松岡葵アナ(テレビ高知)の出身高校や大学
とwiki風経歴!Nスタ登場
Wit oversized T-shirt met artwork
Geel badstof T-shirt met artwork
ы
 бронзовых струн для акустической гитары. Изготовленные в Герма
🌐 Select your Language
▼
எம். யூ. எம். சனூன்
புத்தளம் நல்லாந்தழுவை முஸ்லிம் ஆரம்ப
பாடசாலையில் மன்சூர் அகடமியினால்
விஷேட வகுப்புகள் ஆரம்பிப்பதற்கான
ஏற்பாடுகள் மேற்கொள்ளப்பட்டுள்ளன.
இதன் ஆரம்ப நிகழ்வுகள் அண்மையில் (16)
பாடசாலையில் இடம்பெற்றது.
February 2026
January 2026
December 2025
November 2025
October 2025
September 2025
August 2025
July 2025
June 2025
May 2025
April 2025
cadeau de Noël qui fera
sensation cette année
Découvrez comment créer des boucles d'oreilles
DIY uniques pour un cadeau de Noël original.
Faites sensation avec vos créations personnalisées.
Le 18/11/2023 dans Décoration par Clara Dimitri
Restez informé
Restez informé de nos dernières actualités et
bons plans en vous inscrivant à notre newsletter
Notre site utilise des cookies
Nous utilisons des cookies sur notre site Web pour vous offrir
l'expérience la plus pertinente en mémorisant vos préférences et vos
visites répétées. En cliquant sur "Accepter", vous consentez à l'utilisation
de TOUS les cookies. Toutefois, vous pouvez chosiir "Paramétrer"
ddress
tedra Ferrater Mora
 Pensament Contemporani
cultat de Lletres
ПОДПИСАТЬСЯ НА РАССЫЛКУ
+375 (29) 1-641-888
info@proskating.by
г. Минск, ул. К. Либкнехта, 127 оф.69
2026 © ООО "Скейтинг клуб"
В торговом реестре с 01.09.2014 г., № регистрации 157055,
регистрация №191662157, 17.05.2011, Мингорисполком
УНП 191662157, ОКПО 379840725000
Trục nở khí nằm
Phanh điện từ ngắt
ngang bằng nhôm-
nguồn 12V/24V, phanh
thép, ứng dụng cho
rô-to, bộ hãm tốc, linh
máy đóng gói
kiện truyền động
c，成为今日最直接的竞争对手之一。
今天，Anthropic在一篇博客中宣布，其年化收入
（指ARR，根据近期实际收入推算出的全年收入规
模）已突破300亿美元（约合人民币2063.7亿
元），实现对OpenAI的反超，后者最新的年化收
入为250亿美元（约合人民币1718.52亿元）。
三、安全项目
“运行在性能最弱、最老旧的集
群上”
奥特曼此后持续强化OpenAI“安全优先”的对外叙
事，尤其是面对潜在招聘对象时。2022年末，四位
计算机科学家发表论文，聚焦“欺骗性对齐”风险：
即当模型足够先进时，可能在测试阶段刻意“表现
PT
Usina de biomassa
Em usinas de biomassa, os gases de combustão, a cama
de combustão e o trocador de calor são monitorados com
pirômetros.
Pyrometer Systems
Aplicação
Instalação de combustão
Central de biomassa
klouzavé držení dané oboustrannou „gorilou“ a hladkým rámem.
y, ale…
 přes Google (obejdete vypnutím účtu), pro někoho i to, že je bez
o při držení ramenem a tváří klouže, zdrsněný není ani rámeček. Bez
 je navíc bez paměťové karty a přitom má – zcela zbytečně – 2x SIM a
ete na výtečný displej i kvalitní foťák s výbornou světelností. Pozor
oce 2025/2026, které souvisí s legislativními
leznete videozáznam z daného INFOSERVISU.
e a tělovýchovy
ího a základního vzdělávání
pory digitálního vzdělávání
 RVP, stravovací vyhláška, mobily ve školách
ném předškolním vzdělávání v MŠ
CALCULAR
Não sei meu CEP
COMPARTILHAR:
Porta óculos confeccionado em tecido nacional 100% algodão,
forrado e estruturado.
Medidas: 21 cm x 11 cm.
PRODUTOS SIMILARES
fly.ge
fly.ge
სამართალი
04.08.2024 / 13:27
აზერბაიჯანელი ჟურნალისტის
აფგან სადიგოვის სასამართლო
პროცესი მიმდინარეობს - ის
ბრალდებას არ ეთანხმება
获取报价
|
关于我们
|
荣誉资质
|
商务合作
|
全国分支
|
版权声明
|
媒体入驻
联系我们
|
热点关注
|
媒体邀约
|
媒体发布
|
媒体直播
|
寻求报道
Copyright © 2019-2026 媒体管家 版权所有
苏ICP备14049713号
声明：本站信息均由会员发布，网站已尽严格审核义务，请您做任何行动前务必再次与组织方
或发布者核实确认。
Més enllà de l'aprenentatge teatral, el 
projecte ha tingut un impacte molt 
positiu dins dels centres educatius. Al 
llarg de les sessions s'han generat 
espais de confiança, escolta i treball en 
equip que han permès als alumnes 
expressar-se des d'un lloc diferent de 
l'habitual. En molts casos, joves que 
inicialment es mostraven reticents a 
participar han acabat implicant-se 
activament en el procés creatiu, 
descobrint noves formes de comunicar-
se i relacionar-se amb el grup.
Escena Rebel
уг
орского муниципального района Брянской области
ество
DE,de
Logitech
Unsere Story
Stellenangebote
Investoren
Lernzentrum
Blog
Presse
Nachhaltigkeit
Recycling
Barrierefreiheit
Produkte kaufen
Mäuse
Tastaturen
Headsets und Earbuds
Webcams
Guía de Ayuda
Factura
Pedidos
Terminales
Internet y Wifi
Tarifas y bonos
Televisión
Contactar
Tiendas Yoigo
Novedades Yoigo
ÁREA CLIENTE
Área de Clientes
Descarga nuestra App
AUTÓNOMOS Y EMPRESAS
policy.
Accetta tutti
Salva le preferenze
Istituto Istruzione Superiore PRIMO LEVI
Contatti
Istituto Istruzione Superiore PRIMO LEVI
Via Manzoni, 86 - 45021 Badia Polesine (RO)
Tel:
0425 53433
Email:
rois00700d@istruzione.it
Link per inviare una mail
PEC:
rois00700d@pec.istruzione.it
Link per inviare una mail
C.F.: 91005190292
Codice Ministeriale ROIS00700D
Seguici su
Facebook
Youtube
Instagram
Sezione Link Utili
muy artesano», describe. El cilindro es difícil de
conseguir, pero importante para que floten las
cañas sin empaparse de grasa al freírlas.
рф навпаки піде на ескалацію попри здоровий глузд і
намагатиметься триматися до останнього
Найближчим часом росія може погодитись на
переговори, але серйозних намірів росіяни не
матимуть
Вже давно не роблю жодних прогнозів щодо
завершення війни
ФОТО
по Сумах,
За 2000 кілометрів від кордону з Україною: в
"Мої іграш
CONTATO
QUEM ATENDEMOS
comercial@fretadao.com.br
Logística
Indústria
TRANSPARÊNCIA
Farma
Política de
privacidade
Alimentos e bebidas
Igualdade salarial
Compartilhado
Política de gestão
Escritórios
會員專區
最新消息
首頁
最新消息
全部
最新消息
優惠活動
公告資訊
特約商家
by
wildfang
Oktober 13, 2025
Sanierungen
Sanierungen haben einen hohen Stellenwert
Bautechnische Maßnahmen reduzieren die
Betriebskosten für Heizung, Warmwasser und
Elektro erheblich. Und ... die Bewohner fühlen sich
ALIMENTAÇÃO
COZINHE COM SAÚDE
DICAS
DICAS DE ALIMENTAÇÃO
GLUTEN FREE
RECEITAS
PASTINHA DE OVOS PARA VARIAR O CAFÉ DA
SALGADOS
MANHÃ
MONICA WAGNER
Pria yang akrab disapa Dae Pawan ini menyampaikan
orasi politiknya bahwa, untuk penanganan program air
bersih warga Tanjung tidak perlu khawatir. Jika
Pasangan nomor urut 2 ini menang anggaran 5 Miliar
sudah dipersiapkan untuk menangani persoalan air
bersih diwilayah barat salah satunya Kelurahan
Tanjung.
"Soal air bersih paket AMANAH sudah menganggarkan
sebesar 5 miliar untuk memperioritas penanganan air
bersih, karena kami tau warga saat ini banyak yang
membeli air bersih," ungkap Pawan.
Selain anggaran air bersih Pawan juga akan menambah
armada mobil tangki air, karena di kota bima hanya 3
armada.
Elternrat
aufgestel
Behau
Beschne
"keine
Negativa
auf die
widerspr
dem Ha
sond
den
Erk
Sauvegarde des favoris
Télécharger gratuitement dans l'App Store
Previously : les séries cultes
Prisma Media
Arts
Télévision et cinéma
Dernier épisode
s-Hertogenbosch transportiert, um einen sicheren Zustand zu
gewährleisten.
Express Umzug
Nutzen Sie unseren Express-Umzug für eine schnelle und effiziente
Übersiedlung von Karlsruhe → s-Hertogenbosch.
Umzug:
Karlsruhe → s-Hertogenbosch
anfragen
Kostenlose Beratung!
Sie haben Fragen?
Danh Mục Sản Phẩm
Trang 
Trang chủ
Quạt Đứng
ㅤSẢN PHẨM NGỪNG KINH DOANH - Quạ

_Problem description_.
Copy the data from its first line through the line containing "December 2025", substituting "Choose" for "Select" and leaving everything else unchanged.

_Solution for this problem_.
松岡葵アナ(テレビ高知)の出身高校や大学
とwiki風経歴!Nスタ登場
Wit oversized T-shirt met artwork
Geel badstof T-shirt met artwork
ы
 бронзовых струн для акустической гитары. Изготовленные в Герма
🌐 Choose your Language
▼
எம். யூ. எம். சனூன்
புத்தளம் நல்லாந்தழுவை முஸ்லிம் ஆரம்ப
பாடசாலையில் மன்சூர் அகடமியினால்
விஷேட வகுப்புகள் ஆரம்பிப்பதற்கான
ஏற்பாடுகள் மேற்கொள்ளப்பட்டுள்ளன.
இதன் ஆரம்ப நிகழ்வுகள் அண்மையில் (16)
பாடசாலையில் இடம்பெற்றது.
February 2026
January 2026
December 2025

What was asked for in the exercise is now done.